Aufgaben
- a) Entscheide für jede Aussage, ob sie mit der Inhaltsangabe übereinstimmt, und belege dein Ja oder Nein mit den maßgeblichen Worten als wörtlichem Zitat. (i) Beide Parteien arbeiten als Rechtsanwälte. (ii) Der Kläger verlangte die Auskunft schon vor der mündlichen Verhandlung. (iii) Anschließend reichte der Kläger eine Auskunftsklage ein.
- b) Gib aus der Inhaltsangabe den Abschnitt wortgetreu aus, der mit „Der zugrundeliegende Rechtsstreit“ beginnt und bis einschließlich „Kläger entsprechende Auskunftsklage.“ reicht.

Vorliegender Text
+++

AG Köln, Urteil vom 04.02.2015 - 124 C 174/14 Kl -

Kurze Inhaltsangabe:

 

Der zugrundeliegende Rechtsstreit mutet schon skurril an: Beide Parteien sind als Rechtsanwälte tätig. Sie vertraten in einem Prozess jeweils  eine der Parteien. Nach einer mündlichen Verhandlung in dieser Sache forderte der Kläger den Beklagten auf, ihm Auskunft nach § 34 BDSG zu erteilen (also über gespeicherte Daten von ihm, deren Herkunft und Empfänger). Dieses Schreiben sandte der Beklagte lediglich zu seiner Entlastung lediglich zurück. Daraufhin erhob der Kläger entsprechende Auskunftsklage.

+++

Datensatz

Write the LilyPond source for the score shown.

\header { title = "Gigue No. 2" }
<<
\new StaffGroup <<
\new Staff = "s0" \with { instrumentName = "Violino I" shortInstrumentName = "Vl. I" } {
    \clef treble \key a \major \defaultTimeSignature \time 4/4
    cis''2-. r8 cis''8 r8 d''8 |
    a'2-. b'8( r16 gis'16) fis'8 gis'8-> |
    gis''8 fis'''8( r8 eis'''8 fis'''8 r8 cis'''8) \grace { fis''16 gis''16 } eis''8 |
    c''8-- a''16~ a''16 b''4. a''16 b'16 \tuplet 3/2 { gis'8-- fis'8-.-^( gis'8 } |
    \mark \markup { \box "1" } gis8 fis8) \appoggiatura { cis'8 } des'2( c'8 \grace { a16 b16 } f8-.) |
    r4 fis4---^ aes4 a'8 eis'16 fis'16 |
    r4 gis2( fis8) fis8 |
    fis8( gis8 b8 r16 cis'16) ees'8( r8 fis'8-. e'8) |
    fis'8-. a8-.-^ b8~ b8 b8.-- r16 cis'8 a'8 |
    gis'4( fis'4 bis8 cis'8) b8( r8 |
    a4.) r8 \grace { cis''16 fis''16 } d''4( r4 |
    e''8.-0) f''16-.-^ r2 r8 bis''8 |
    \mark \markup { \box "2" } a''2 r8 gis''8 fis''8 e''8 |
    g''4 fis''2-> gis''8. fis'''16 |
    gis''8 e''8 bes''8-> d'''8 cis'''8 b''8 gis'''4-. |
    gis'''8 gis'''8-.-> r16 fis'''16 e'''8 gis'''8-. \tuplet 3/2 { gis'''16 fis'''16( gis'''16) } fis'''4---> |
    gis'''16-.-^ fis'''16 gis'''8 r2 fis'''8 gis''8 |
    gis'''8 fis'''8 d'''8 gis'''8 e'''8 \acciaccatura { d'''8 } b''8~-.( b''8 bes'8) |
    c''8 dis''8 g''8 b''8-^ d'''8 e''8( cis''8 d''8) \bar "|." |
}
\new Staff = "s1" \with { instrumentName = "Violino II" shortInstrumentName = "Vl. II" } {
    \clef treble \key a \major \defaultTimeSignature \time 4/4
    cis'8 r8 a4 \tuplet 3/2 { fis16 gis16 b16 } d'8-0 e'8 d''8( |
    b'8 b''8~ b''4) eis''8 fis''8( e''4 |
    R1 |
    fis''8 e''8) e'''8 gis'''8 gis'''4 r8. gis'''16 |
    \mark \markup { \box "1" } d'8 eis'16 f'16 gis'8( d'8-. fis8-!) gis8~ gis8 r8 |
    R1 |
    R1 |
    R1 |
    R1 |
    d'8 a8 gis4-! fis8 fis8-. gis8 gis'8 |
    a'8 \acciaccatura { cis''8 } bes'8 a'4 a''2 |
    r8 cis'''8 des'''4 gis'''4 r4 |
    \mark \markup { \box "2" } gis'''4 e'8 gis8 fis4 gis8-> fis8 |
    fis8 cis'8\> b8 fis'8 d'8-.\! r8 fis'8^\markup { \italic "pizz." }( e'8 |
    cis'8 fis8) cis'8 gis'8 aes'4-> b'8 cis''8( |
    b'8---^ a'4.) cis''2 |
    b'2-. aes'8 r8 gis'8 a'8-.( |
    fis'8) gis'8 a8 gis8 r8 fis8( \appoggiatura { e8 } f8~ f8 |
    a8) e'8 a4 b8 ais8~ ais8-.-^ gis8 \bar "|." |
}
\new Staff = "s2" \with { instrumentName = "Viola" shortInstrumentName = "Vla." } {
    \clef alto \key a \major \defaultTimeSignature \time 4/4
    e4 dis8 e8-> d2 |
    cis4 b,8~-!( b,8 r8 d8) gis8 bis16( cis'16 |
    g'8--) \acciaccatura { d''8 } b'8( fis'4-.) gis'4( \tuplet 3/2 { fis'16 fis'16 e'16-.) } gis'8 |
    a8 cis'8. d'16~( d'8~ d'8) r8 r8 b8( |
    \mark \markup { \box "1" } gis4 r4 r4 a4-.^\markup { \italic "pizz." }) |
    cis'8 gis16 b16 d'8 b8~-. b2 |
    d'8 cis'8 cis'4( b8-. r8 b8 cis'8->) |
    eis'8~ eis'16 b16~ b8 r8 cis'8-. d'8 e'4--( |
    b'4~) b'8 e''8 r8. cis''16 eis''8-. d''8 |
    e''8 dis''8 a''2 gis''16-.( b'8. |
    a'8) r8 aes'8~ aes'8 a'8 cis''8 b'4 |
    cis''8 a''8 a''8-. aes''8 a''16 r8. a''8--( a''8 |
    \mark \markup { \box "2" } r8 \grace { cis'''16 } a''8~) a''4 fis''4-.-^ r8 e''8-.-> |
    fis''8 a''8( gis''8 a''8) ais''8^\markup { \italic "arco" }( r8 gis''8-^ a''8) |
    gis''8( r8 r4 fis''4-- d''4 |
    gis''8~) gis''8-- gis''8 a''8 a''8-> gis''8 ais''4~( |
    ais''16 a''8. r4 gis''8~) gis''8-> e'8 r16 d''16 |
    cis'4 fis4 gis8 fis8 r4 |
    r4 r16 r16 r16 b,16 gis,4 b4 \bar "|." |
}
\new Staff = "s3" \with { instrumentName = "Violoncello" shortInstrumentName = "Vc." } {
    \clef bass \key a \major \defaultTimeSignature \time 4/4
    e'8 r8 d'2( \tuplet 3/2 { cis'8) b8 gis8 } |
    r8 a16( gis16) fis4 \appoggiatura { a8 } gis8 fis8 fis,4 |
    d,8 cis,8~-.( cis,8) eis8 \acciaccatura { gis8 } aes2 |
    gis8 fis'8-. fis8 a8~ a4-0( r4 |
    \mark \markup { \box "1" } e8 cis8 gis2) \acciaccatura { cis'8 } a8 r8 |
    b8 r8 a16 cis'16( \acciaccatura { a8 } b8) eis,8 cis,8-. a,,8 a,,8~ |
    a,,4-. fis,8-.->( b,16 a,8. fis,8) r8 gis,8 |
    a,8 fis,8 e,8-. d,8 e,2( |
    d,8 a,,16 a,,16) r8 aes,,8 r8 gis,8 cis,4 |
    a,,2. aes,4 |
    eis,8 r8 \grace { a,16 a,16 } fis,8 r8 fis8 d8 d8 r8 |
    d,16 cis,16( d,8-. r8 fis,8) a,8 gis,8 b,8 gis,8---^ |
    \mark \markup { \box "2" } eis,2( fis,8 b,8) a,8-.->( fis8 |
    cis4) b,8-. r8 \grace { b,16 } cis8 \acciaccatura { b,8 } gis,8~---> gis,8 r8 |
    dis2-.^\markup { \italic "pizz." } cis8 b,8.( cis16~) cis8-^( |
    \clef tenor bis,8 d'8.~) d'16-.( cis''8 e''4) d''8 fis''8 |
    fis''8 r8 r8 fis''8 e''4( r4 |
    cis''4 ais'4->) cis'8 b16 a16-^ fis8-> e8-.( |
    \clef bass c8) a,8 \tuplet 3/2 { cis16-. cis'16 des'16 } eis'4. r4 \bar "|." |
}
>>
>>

+++

Schriftliche Antworten
- a)
(i) Ja: „Beide Parteien sind als Rechtsanwälte tätig.“
(ii) Nein: „Nach einer mündlichen Verhandlung in dieser Sache forderte der Kläger den Beklagten auf“
(iii) Ja: „Daraufhin erhob der Kläger entsprechende Auskunftsklage.“

- b)
Der zugrundeliegende Rechtsstreit mutet schon skurril an: Beide Parteien sind als Rechtsanwälte tätig. Sie vertraten in einem Prozess jeweils  eine der Parteien. Nach einer mündlichen Verhandlung in dieser Sache forderte der Kläger den Beklagten auf, ihm Auskunft nach § 34 BDSG zu erteilen (also über gespeicherte Daten von ihm, deren Herkunft und Empfänger). Dieses Schreiben sandte der Beklagte lediglich zu seiner Entlastung lediglich zurück. Daraufhin erhob der Kläger entsprechende Auskunftsklage.